Is Paul McCarthy the Most Dangerous Artist in LA?


When I arrived at Paul McCarthy’s East LA studio surrounded by warehouses and chop shops, a freight train on the nearby Union Pacific tracks rumbled by with Amazon-branded intermodal containers stacked on flatcars, destined for cargo vessels at the Port of Long Beach. Freight trains, I thought, make good background noise for an artist who dredges up the dark pangs of the American id. Plus, McCarthy once made a sculpture of a train, of sorts. In a press release for a show at the late Robert Mnuchin’s L&M Arts, it was described thusly: “Train, Mechanical (2003–2010) is a fully automated tour-de-force that features a George Bush/pirate hybrid mounting a pig from behind, while another pig humps the same pig’s skull, finding aural penetration.”

Inside the studio, McCarthy was hunched over an editing bay, tinkering with footage, in an office space above the enormous facility that houses his sculptures and the film sets—the same sets that have served as backdrops for his violent, strange, disturbing, hilarious films. He offered to give me a tour with his 17-year-old dog, Dieter.

“Hey, boy,” McCarthy said to Dieter. “Let me just check, because he can’t hear and he can’t see, like he gets lost, he literally gets lost.”

McCarthy, the same guy who made Train, Mechanical, could not have been nicer, chiller, more kind. At various points, he scratched at his long beard and futzed with his thick-rimmed black glasses, taking a well-worn Ventura College baseball cap on and off.

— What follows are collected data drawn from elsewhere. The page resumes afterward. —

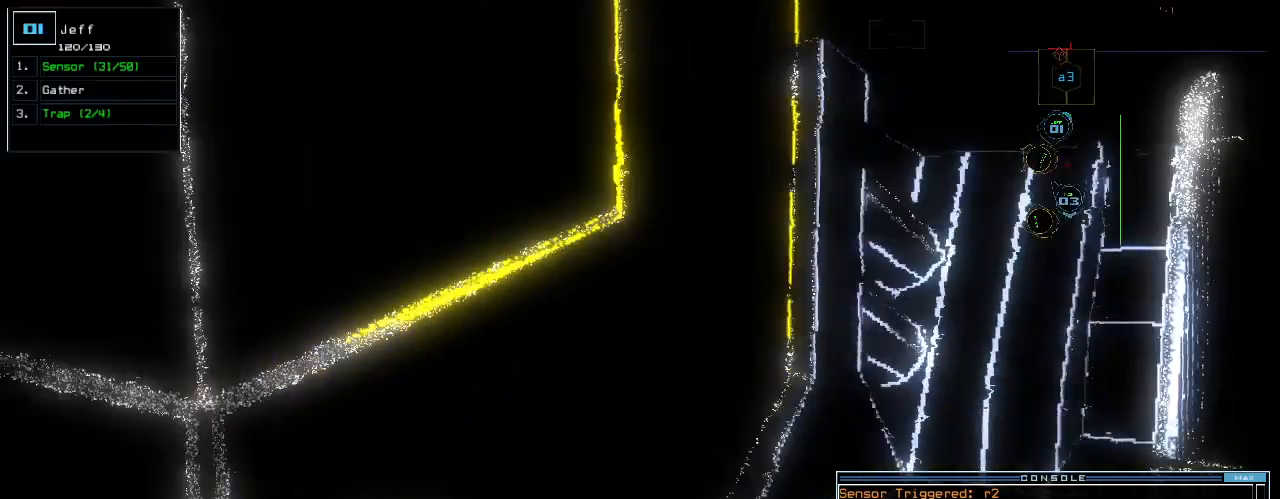
Gameplay with keyboard; each line is a JSON object with the keys held at the frame after it. "events" lists presses ("down") and releases ("up") of ".", "0", "1", "2", "3", "4", "5", "6", "7", "8", "9", "a", "b", "backspace", "c", "caps_lock", "comma", "ctrl_l", "ctrl_r", "d", "down", "e", "equals", "escape", "f", "g", "h", "i", "j", "k", "l", "left", "m", "minus", "n", "o", "p", "q", "quote", "r", "return", "right", "s", "semicolon", "shift_l", "shift_r", "space", "t", "tab", "tilde", "u", "up", "v", "w", "x", "y" and "z" between this image and that frame as [ms after this image, input, new state], when the widget could be followed in between. No other keys are recorded. Mouse input is not recorded.
{"keys": [], "events": [[40, "left", "down"], [220, "up", "up"], [340, "left", "up"]]}
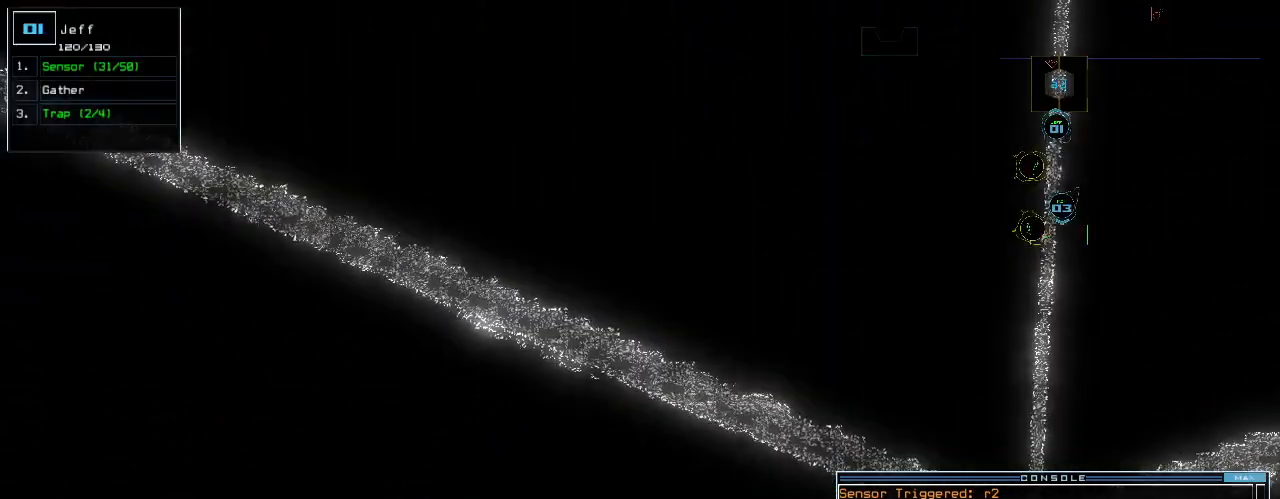
{"keys": [], "events": [[60, "right", "down"], [160, "right", "up"], [420, "left", "down"], [460, "left", "up"]]}
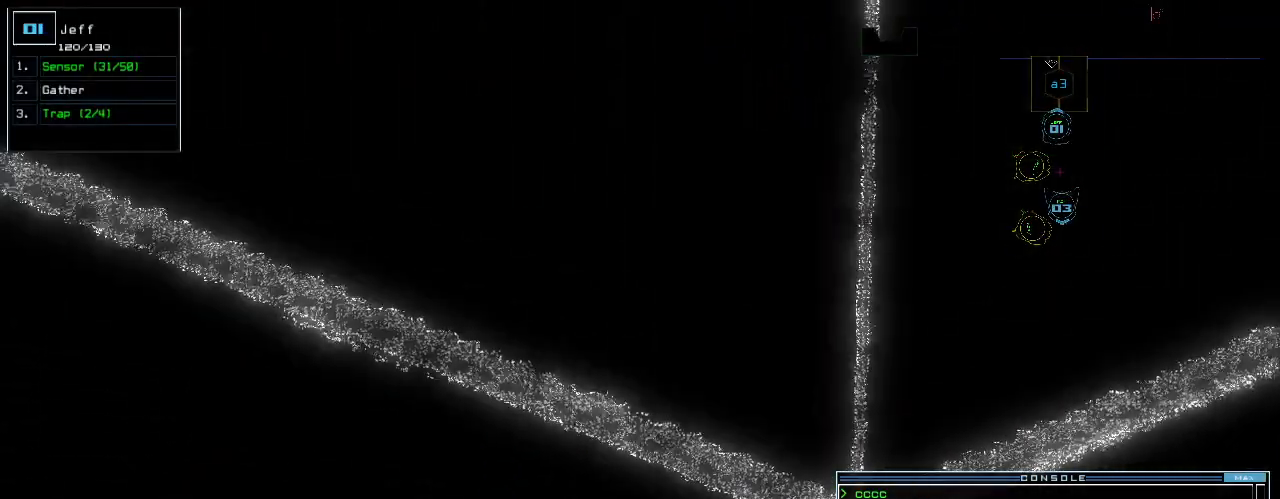
{"keys": [], "events": []}
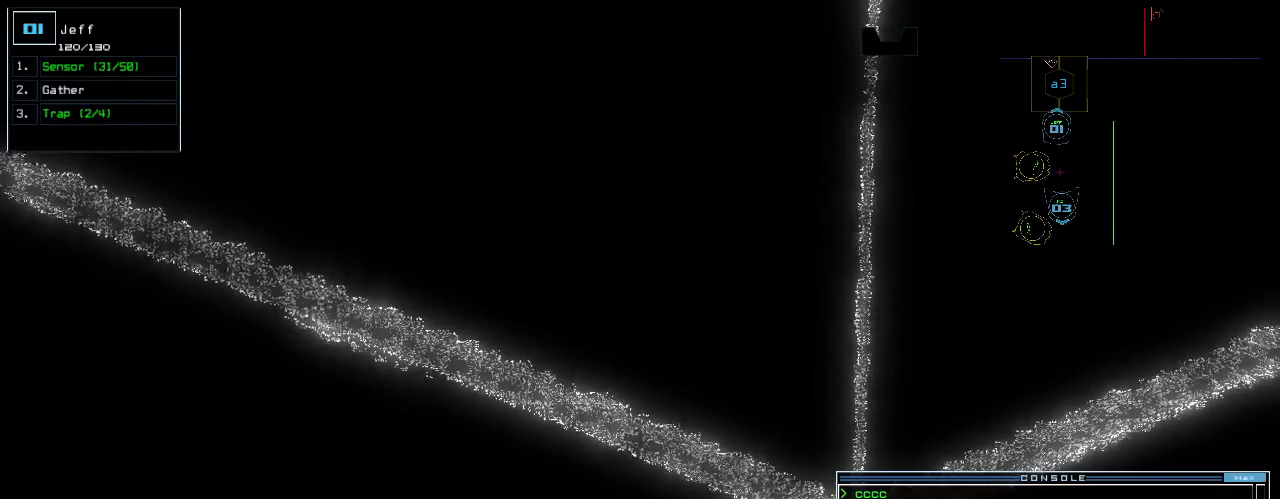
{"keys": [], "events": []}
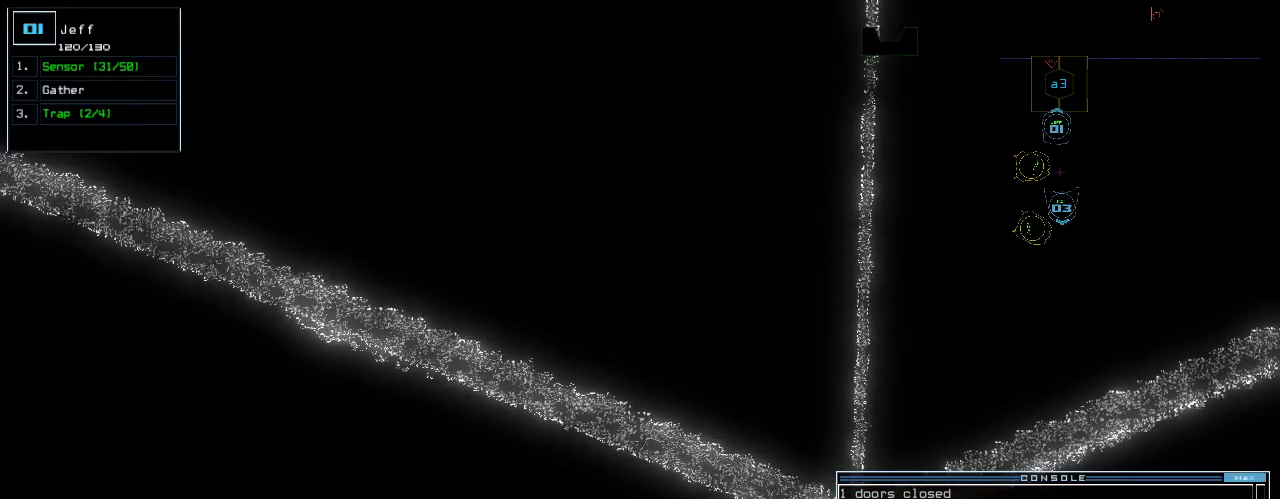
{"keys": [], "events": []}
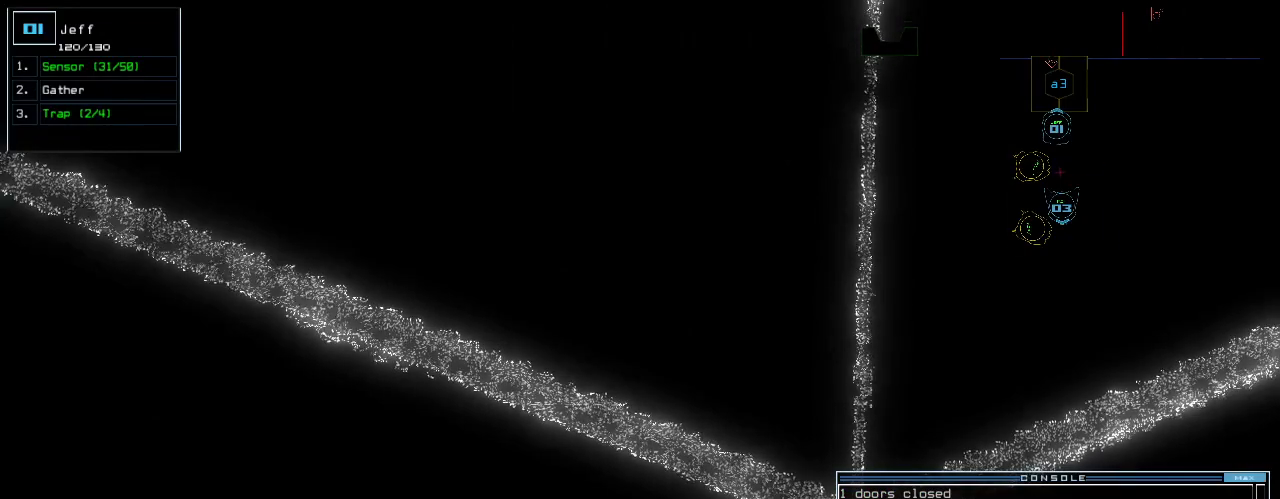
{"keys": [], "events": [[380, "space", "down"], [460, "space", "up"]]}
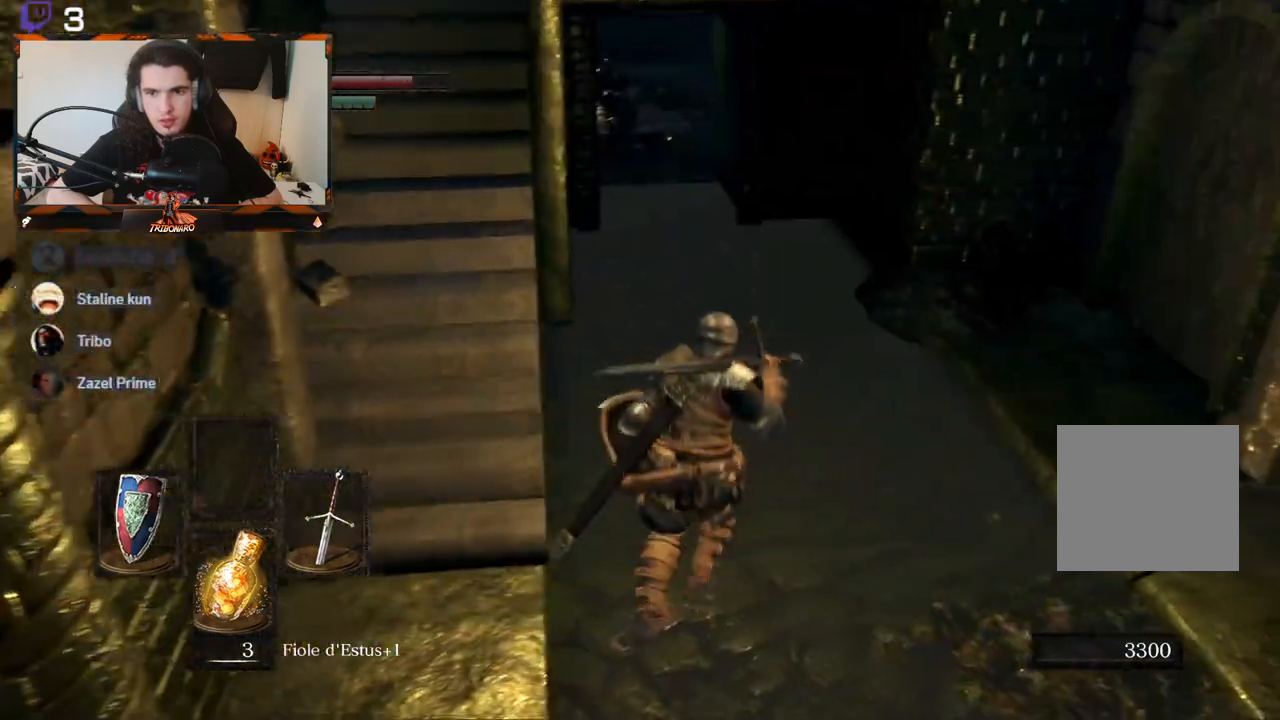
Gameplay with a controller (Xbox layout); each line is a JSON object with the inputs held at the frame after it (dt_ms = milliseconds from this image to that frame). "events" lists button and stick changes between this image and that frame as [ms after this image, input, new state], when the widget could be followed in between.
{"dt_ms": 500, "buttons": ["R3"], "left_stick": "up", "right_stick": "center", "events": [[100, "left_stick", "up"], [233, "right_stick", "center"], [483, "R3", "down"]]}
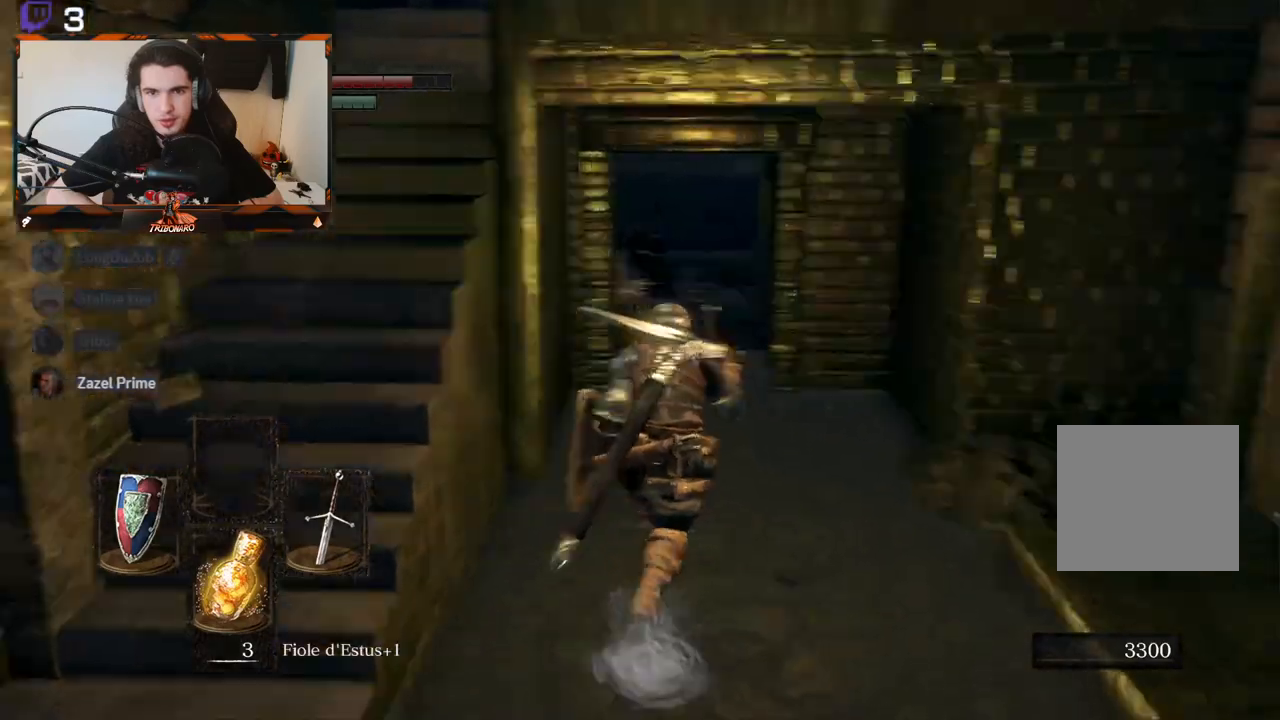
{"dt_ms": 500, "buttons": [], "left_stick": "up", "right_stick": "center", "events": [[83, "R3", "up"], [300, "right_stick", "left"], [350, "left_stick", "center"], [433, "left_stick", "up"], [500, "right_stick", "center"]]}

He looked down at the seemingly endless expanse of big sculptures and film sets spread out below us. “How old’s this place? I mean, it just fills up, it’s filling up, I mean, it’s been filling up,” he said, and paused. “But then we kind of enter it right now.

Paul McCarthy fiercely belongs to Los Angeles, embodying much of the romantic notion of an LA artist—untethered by form, fearless of pieties, hyperaware of the projected moving image, and, of course, able to take advantage of the urban sprawl, the ample expanses of space. But McCarthy also transcends that notion, plays with the legend, and defies it. Among artists of multiple generations, among the world’s richest and most powerful art collectors, among the globe-spanning dealers who have worked with him—he’s one of the last true art gods in the City of Angels. He is one of the few who remain after so many have sadly passed: John Baldessari, Mike Kelley, Chris Burden, Jason Rhoades, Bob Irwin, and Billy Al Bengston, among them.

He’s got a splashy show that opens to the public this week at The Journal Gallery’s West Hollywood space, timed to Frieze Los Angeles, sure to bring Angelenos and visiting dignitaries alike. Julia Stoschek, who’s been a fearless collector of video and ephemeral art for decades, just opened a show of her collection at the Variety Arts Theater in downtown LA, showing canonical work by McCarthy alongside his peers: Arthur Jafa, Marina Abramović, and Cyprien Gaillard.

Later this year, McCarthy will have a show of new work at the Paris outpost of Hauser & Wirth, his longtime gallery. His unabashed depiction of America’s underbelly is super popular in Europe. When the current multi-continental empire opened its second-ever location, in a former bank in London’s Piccadilly in 2003, the 33-year-old Iwan Wirth decided his British endeavors should begin with a McCarthy film, Piccadilly Circus, which depicted George W. Bush, Osama bin Laden, and no fewer than three Queen Elizabeths engaging in a blood-soaked orgy of sex and violence.